INSTRUCTIONS TO FOLLOW: Put the lines of the records below into a numbered list, skipping any blank lines. Leave the pictures out of your answer.

START INPUT

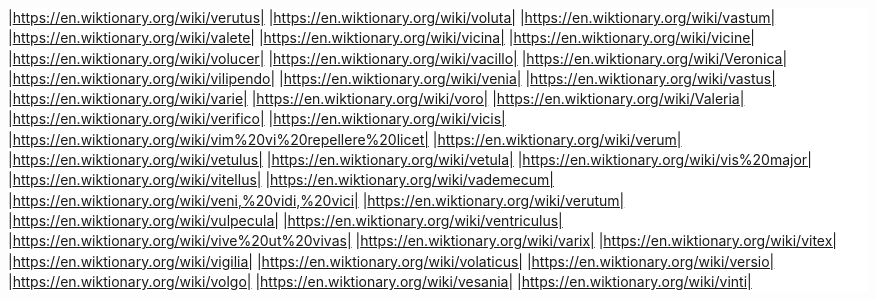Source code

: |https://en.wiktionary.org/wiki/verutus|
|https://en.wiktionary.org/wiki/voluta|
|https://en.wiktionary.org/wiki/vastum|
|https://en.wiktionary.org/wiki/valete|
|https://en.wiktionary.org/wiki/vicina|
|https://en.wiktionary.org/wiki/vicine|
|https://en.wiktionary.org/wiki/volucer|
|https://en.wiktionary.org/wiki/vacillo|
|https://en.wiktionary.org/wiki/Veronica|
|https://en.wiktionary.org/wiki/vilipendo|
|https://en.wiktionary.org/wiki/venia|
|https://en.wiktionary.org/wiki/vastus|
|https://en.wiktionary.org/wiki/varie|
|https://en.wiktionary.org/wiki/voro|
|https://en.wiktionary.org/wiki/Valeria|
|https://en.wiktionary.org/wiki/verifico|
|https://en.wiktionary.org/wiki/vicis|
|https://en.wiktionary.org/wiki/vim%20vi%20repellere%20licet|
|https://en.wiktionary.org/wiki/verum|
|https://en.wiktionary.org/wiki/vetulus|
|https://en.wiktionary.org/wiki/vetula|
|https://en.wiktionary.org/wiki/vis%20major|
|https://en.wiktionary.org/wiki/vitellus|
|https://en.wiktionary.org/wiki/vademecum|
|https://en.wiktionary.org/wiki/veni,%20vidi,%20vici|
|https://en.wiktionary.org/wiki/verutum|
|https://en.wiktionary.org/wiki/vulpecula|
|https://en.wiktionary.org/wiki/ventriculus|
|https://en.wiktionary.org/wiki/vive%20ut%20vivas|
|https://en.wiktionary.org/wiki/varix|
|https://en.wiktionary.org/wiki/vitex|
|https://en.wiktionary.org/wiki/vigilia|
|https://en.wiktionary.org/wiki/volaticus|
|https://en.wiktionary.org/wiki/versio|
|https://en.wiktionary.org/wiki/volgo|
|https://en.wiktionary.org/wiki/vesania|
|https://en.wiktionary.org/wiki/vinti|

END INPUT

FINISHED EXERCISE:
1. Source code
2. : |https://en.wiktionary.org/wiki/verutus|
3. |https://en.wiktionary.org/wiki/voluta|
4. |https://en.wiktionary.org/wiki/vastum|
5. |https://en.wiktionary.org/wiki/valete|
6. |https://en.wiktionary.org/wiki/vicina|
7. |https://en.wiktionary.org/wiki/vicine|
8. |https://en.wiktionary.org/wiki/volucer|
9. |https://en.wiktionary.org/wiki/vacillo|
10. |https://en.wiktionary.org/wiki/Veronica|
11. |https://en.wiktionary.org/wiki/vilipendo|
12. |https://en.wiktionary.org/wiki/venia|
13. |https://en.wiktionary.org/wiki/vastus|
14. |https://en.wiktionary.org/wiki/varie|
15. |https://en.wiktionary.org/wiki/voro|
16. |https://en.wiktionary.org/wiki/Valeria|
17. |https://en.wiktionary.org/wiki/verifico|
18. |https://en.wiktionary.org/wiki/vicis|
19. |https://en.wiktionary.org/wiki/vim%20vi%20repellere%20licet|
20. |https://en.wiktionary.org/wiki/verum|
21. |https://en.wiktionary.org/wiki/vetulus|
22. |https://en.wiktionary.org/wiki/vetula|
23. |https://en.wiktionary.org/wiki/vis%20major|
24. |https://en.wiktionary.org/wiki/vitellus|
25. |https://en.wiktionary.org/wiki/vademecum|
26. |https://en.wiktionary.org/wiki/veni,%20vidi,%20vici|
27. |https://en.wiktionary.org/wiki/verutum|
28. |https://en.wiktionary.org/wiki/vulpecula|
29. |https://en.wiktionary.org/wiki/ventriculus|
30. |https://en.wiktionary.org/wiki/vive%20ut%20vivas|
31. |https://en.wiktionary.org/wiki/varix|
32. |https://en.wiktionary.org/wiki/vitex|
33. |https://en.wiktionary.org/wiki/vigilia|
34. |https://en.wiktionary.org/wiki/volaticus|
35. |https://en.wiktionary.org/wiki/versio|
36. |https://en.wiktionary.org/wiki/volgo|
37. |https://en.wiktionary.org/wiki/vesania|
38. |https://en.wiktionary.org/wiki/vinti|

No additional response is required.